**TASK DETAILS**
Please give every line of the data below as a JSON list of strings, one string per line, with blank lines dropped and the pictures left out.

**DATASET CONTENT**
____________

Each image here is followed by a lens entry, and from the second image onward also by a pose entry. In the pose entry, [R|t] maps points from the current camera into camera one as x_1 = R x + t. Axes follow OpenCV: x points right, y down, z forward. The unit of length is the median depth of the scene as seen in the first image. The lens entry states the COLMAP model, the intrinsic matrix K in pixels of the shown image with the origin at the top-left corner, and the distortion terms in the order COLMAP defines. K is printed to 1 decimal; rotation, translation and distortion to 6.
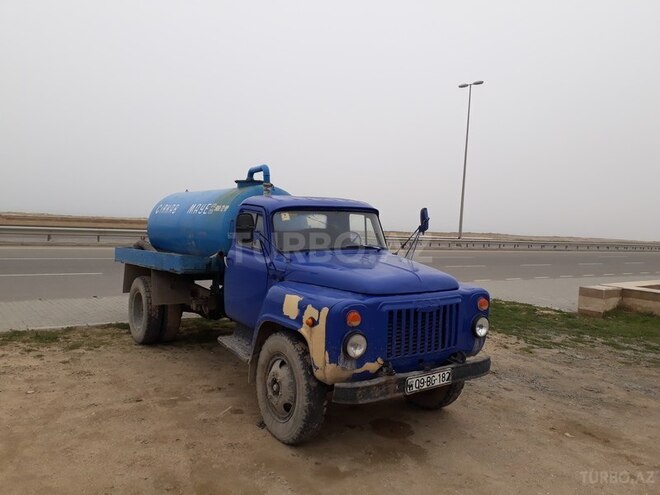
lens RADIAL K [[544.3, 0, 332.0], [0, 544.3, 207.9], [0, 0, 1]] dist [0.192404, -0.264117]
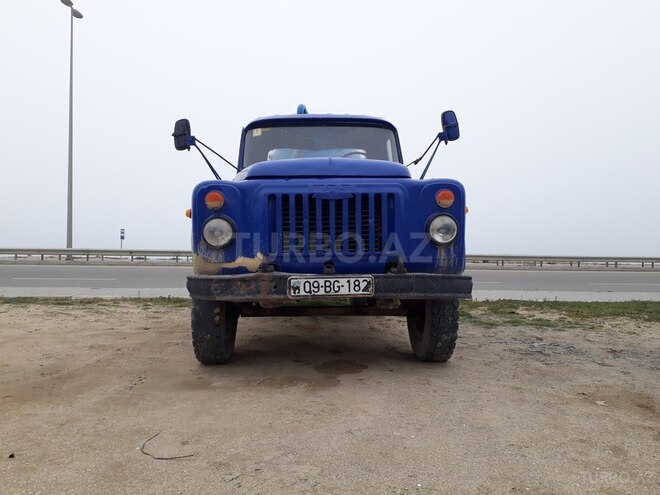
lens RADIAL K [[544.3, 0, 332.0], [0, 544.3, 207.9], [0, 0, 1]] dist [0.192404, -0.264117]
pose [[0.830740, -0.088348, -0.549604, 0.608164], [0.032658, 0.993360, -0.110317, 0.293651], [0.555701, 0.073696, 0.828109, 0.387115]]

____________

**RESULT**
[
  "Each image here is followed by a lens entry, and from the second image onward also by a pose entry. In the pose entry, [R|t] maps points from the current camera into camera one as x_1 = R x + t. Axes follow OpenCV: x points right, y down, z forward. The unit of length is the median depth of the scene as seen in the first image. The lens entry states the COLMAP model, the intrinsic matrix K in pixels of the shown image with the origin at the top-left corner, and the distortion terms in the order COLMAP defines. K is printed to 1 decimal; rotation, translation and distortion to 6.",
  "lens RADIAL K [[544.3, 0, 332.0], [0, 544.3, 207.9], [0, 0, 1]] dist [0.192404, -0.264117]",
  "lens RADIAL K [[544.3, 0, 332.0], [0, 544.3, 207.9], [0, 0, 1]] dist [0.192404, -0.264117]",
  "pose [[0.830740, -0.088348, -0.549604, 0.608164], [0.032658, 0.993360, -0.110317, 0.293651], [0.555701, 0.073696, 0.828109, 0.387115]]"
]